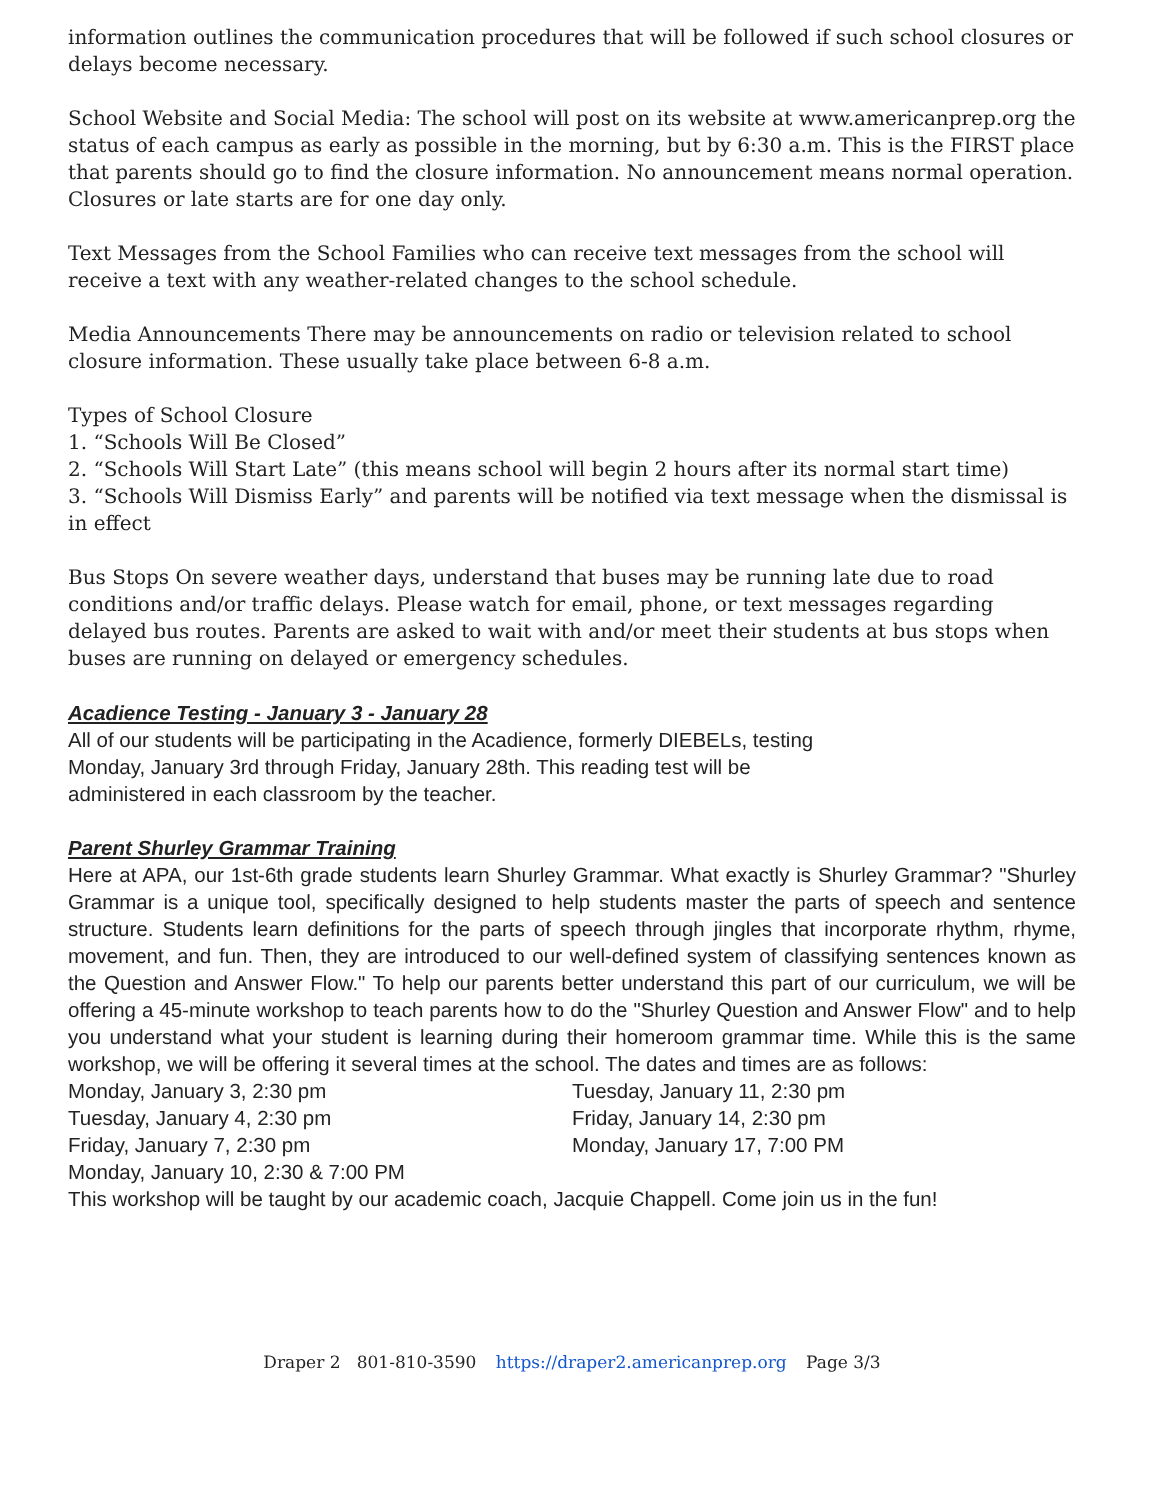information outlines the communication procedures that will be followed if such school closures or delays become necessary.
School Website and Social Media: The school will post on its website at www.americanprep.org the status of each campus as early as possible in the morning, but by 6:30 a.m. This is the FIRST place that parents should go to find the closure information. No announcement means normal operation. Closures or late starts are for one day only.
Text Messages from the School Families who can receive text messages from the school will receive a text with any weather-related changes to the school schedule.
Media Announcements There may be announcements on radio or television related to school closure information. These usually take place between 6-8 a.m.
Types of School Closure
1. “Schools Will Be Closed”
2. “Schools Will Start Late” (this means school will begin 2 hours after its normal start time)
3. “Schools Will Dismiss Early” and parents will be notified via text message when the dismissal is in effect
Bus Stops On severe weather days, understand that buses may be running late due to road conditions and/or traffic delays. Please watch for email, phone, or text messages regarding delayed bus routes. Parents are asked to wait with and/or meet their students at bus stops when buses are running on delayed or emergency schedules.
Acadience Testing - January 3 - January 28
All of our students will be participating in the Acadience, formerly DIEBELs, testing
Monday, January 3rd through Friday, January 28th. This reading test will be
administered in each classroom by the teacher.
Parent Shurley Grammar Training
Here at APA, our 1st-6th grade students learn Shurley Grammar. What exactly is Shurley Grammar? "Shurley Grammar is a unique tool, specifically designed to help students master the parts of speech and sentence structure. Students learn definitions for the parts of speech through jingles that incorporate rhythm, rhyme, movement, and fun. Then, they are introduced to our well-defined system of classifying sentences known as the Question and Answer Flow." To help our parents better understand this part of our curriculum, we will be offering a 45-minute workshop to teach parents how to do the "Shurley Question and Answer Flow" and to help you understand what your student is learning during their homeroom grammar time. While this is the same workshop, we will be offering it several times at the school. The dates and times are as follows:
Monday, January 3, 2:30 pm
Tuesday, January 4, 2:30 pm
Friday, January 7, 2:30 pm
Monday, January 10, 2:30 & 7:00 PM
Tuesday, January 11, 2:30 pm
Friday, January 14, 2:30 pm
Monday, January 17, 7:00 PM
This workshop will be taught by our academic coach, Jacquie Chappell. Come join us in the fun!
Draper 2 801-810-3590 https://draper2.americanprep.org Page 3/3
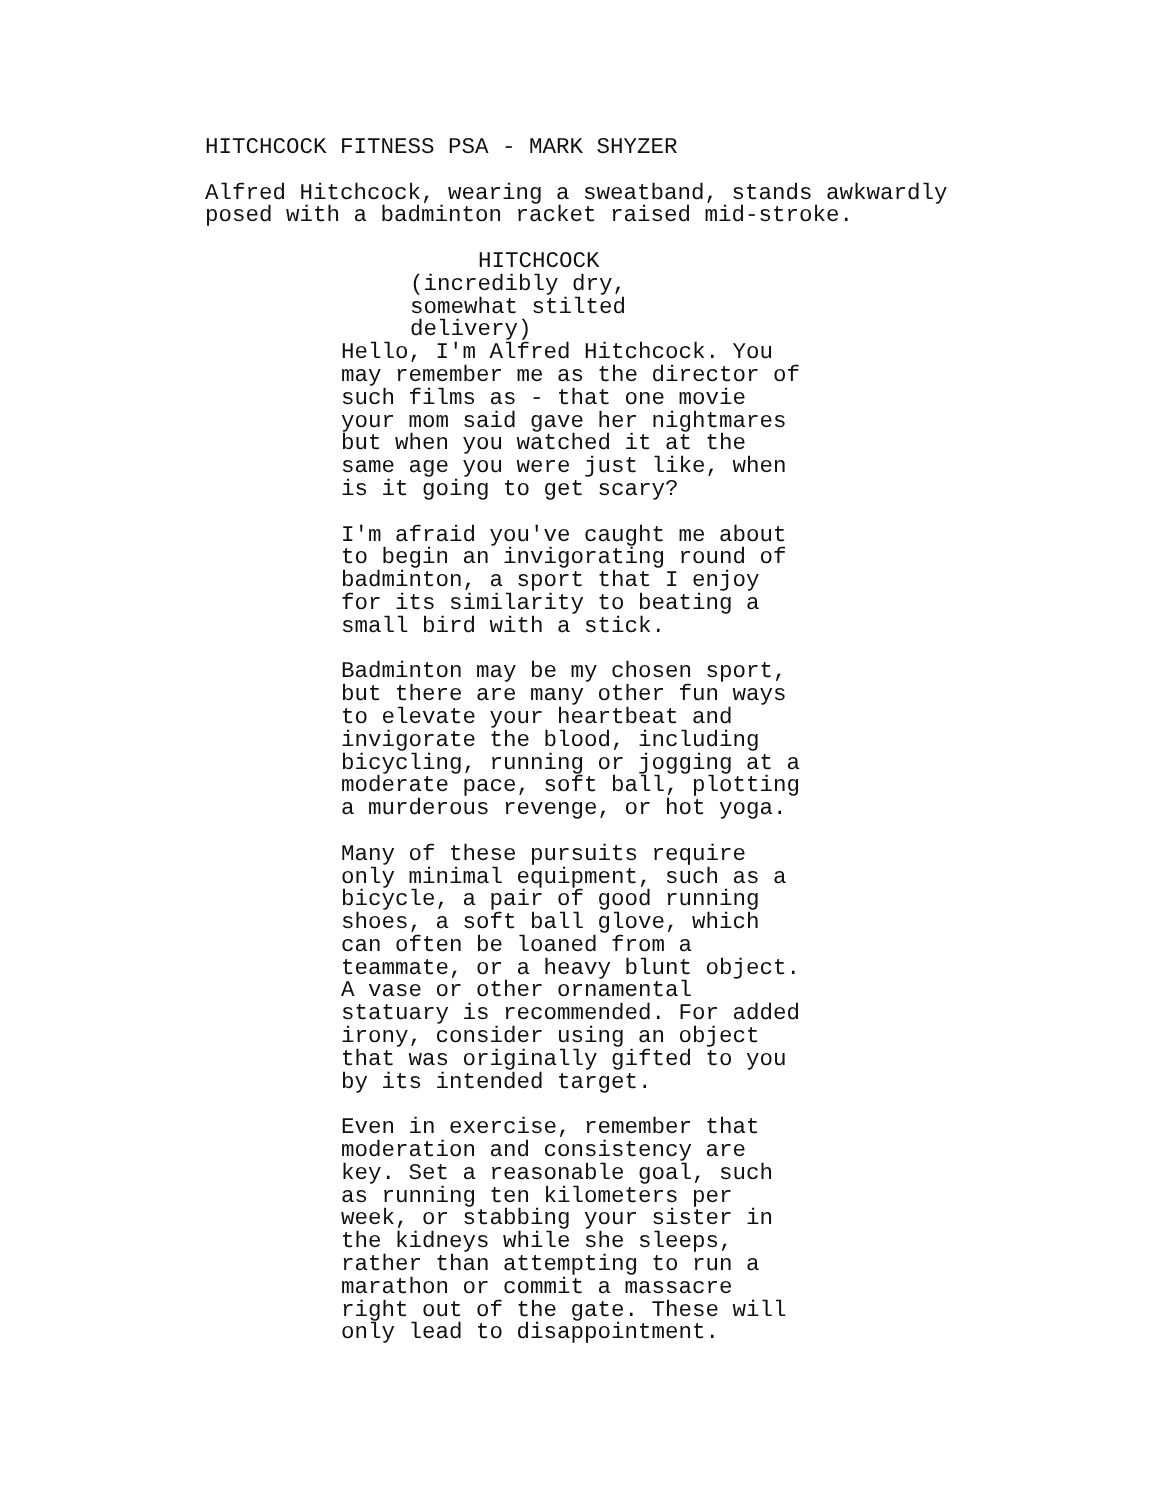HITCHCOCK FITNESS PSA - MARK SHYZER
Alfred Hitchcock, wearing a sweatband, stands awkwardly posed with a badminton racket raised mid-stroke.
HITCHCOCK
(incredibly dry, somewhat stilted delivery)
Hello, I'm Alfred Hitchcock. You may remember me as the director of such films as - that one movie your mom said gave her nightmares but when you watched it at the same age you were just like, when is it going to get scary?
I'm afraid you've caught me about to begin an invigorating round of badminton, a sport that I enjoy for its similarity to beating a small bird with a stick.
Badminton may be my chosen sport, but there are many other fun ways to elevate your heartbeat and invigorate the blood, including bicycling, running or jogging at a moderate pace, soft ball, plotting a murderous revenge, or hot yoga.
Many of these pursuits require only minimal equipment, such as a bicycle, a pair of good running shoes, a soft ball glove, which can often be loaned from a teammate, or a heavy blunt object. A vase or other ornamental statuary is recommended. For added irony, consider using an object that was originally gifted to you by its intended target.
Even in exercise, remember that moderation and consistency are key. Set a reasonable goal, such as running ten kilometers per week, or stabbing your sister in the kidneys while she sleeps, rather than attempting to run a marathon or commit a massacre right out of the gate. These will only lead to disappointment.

**To do**
What lines in the material above include "Tuesday"? Copy every one of them.

**Response box**
Tuesday, January 4, 2:30 pm
Tuesday, January 11, 2:30 pm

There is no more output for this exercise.